🤖 AI Summary
This work addresses the impractical computational cost of conventional KernelSHAP in 3D medical image segmentation, stemming from expensive coalition evaluations and sliding-window inference. Focusing on whole-body CT segmentation, the authors propose an efficient KernelSHAP framework that restricts explanations to regions of interest and their receptive fields, incorporates a patch logit caching mechanism, and leverages organ-aware supervoxels—including face-centered cubic (FCC) and hybrid strategies—alongside multiple value functions (True Positive, Dice, and Soft Dice). While preserving nnU-Net’s ensemble strategy, this approach substantially improves explanation efficiency. Experiments demonstrate a 15%–30% reduction in computational overhead for whole-body CT segmentation. Organ-aware units more effectively uncover false-positive causes under normalized metrics, whereas regular supervoxels, despite improving perturbation-based scores, lack anatomical consistency.
📝 Abstract
Perturbation-based explainability methods such as KernelSHAP provide model-agnostic attributions but are typically impractical for patch-based 3D medical image segmentation due to the large number of coalition evaluations and the high cost of sliding-window inference. We present an efficient KernelSHAP framework for volumetric CT segmentation that restricts computation to a user-defined region of interest and its receptive-field support, and accelerates inference via patch logit caching, reusing baseline predictions for unaffected patches while preserving nnU-Net's fusion scheme. To enable clinically meaningful attributions, we compare three automatically generated feature abstractions within the receptive-field crop: whole-organ units, regular FCC supervoxels, and hybrid organ-aware supervoxels, and we study multiple aggregation/value functions targeting stabilizing evidence (TP/Dice/Soft Dice) or false-positive behavior.

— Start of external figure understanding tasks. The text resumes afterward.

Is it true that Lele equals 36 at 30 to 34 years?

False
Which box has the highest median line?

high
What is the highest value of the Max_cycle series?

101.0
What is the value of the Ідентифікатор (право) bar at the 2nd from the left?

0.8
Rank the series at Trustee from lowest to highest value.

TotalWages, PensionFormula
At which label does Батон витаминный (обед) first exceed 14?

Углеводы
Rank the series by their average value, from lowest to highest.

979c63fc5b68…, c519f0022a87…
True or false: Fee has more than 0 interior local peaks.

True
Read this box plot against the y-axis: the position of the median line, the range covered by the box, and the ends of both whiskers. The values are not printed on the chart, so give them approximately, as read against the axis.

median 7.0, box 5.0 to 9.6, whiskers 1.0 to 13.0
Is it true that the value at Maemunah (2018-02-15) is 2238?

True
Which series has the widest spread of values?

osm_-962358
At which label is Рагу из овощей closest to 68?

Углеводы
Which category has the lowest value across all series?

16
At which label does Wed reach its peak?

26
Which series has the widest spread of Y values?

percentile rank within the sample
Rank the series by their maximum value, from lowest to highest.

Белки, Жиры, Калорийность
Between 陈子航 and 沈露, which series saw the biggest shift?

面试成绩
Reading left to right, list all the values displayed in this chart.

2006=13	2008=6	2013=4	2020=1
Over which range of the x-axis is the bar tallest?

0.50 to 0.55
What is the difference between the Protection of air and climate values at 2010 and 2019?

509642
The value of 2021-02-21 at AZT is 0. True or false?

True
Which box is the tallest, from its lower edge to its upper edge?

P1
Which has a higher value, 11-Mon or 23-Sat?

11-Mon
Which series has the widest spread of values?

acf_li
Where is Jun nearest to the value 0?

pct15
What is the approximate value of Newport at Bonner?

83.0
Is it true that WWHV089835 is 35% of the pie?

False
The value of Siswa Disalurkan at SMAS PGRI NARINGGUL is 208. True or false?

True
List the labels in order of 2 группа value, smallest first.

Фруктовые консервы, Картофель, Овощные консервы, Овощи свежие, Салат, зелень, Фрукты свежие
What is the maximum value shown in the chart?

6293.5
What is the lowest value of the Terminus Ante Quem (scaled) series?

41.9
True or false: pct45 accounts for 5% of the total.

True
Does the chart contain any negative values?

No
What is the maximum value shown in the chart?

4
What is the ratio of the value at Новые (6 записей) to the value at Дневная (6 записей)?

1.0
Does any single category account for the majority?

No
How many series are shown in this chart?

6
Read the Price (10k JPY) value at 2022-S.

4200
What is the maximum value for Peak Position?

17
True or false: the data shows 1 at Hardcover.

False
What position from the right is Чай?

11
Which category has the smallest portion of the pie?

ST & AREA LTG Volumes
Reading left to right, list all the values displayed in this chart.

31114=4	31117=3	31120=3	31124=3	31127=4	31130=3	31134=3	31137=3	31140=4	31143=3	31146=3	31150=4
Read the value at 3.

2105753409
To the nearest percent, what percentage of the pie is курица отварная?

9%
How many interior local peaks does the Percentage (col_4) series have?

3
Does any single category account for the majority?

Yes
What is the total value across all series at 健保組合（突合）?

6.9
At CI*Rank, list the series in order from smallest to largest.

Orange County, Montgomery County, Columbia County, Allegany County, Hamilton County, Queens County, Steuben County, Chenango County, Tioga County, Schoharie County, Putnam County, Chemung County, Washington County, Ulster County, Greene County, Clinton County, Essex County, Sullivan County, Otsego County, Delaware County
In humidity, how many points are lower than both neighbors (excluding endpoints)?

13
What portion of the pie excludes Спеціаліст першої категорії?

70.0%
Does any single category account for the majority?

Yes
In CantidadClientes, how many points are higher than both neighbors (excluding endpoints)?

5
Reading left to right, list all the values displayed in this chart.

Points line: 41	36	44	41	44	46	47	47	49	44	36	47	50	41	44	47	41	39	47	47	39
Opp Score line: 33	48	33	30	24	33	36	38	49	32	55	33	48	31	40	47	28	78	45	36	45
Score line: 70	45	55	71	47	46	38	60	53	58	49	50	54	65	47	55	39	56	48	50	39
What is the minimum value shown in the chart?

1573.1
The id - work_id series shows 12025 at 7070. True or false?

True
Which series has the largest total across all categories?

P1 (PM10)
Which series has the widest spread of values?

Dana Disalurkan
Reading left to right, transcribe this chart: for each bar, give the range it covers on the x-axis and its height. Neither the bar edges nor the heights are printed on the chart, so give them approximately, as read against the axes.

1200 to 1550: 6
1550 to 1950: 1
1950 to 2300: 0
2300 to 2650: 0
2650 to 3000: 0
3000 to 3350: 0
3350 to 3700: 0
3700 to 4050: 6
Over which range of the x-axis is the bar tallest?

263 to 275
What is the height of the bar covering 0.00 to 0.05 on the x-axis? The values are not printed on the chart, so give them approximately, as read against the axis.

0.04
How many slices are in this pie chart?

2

Experiments on whole-body CT segmentations show that caching substantially reduces redundant computation (with computational savings ranging from 15% to 30%) and that faithfulness and interpretability exhibit clear trade-offs: regular supervoxels often maximize perturbation-based metrics but lack anatomical alignment, whereas organ-aware units yield more clinically interpretable explanations and are particularly effective for highlighting false-positive drivers under normalized metrics.